Les évaluateurs MONEYVAL, dans leur recommandation 28.4 du mois de décembre 2022, considéraient également que l’absence de contrainte des avis de la CERC au profit du choix laissé au Ministre d’État n’étaient pas conforme aux normes internationales.
Cette configuration était d’autant plus source de doute pour le justiciable qui pouvait y voir une concentration/confusion des missions de poursuite, d'instruction et de sanction au sein des mêmes entités, et à avoir « l'impression que ce sont les mêmes personnes qui l'ont poursuivie et jugée » comme l’avait déjà retenu la CEDH pour des organes similaires. En effet, si le mis en cause pouvait être entendu par la CERC, il ne l’était pas devant le Ministre d’État, véritable autorité de sanction au sens des textes, destinataire du rapport d’étude et de la proposition de sanction soumise par la CERC.

2/ En réponse à ces questionnements, la loi n°1.549 opère une refonte de la structure et de l’organisation de la procédure de sanction.

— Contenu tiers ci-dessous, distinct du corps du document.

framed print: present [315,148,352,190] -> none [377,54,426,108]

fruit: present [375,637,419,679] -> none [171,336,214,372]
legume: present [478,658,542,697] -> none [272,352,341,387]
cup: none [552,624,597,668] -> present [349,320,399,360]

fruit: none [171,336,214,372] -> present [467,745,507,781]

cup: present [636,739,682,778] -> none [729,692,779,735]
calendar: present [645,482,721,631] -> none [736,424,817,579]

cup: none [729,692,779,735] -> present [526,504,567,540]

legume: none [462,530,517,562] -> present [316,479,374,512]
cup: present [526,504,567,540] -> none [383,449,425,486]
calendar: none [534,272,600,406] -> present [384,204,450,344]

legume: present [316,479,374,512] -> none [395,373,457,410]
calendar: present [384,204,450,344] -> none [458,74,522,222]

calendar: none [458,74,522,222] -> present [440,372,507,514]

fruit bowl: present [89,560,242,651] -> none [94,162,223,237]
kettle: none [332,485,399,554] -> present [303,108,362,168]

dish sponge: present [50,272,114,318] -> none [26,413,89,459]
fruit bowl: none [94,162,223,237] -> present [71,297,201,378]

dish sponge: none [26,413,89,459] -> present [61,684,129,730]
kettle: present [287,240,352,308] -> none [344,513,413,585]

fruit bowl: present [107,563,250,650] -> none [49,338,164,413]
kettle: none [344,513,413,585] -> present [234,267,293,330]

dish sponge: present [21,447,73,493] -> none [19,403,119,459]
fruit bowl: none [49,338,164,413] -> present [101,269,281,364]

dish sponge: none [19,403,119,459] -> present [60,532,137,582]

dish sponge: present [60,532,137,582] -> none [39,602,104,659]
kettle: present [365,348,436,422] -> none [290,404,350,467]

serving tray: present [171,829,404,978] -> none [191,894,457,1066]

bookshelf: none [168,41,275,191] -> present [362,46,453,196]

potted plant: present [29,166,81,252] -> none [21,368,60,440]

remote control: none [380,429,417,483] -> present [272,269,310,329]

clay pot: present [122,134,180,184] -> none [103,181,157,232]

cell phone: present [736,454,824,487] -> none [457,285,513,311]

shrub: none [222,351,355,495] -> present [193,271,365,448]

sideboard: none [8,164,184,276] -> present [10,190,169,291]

Le législateur monégasque a décidé de mettre un terme à l’activité du SICCFIN et de la CERC afin de laisser place à une Autorité Monégasque de Sécurité Financière (AMSF), « autorité administrative indépendante » aux termes de l’article 50 du texte de loi et de l’article 46 de la loi n°1.362 modifiée.
Cette Autorité sera composée de trois services exerçants chacun des fonctions distinctes tel que le renseignement financier, la supervision et les sanctions.
Si les deux premières fonctions reprennent les prérogatives générales auparavant octroyées au SICCFIN, la dernière, opère une modification majeure du système connu jusque-là.
Le nouveau service des sanctions de l’Autorité, succédant à la CERC, procédera maintenant à l'examen du rapport de contrôle, ou du relevé du ou des manquements, et des pièces jointes en vertu de l’article 99 de la loi, modifiant l’article 65-1 de la loi n°1.362.
Par les dispositions nouvelles, le pouvoir de sanction administrative appartient désormais à une « formation de sanction ».
Cette formation initialement souhaitée spécifique et « ad hoc », sera finalement rattachée à l’Autorité indépendante. Elle sera constituée de trois personnes : un magistrat (en activité ou non, ayant exercé au moins cinq années dans l’ordre judiciaire monégasque), ainsi que deux agents ou fonctionnaires du service des sanctions de l’Autorité.
Sa composition avait soulevé des inquiétudes lors des débats devant le Conseil National, notamment l’intégration de membres du personnel du service des sanctions comme nouvelle transgression des garanties d’indépendance et d’impartialité de l’instance.
Afin de mettre un terme aux controverses, un alinéa 4 a été ajouté au nouvel article 65-5 de la loi n°1.362, obligeant alors tout membre de la formation de sanction à informer le chef de service de toute situation de conflit d’intérêts mais également en imposant aux agents siégeant au sein de la formation de sanction de n’« exercer aucune attribution en matière de supervision, ou en avoir exercé dans le cadre de la procédure pour laquelle ils seraient amenés à statuer ».
Cette évolution marque une modernisation attendue du cadre législatif local et la montée en puissance des autorités administratives dans le rôle d’autorité de contrôle et de sanction.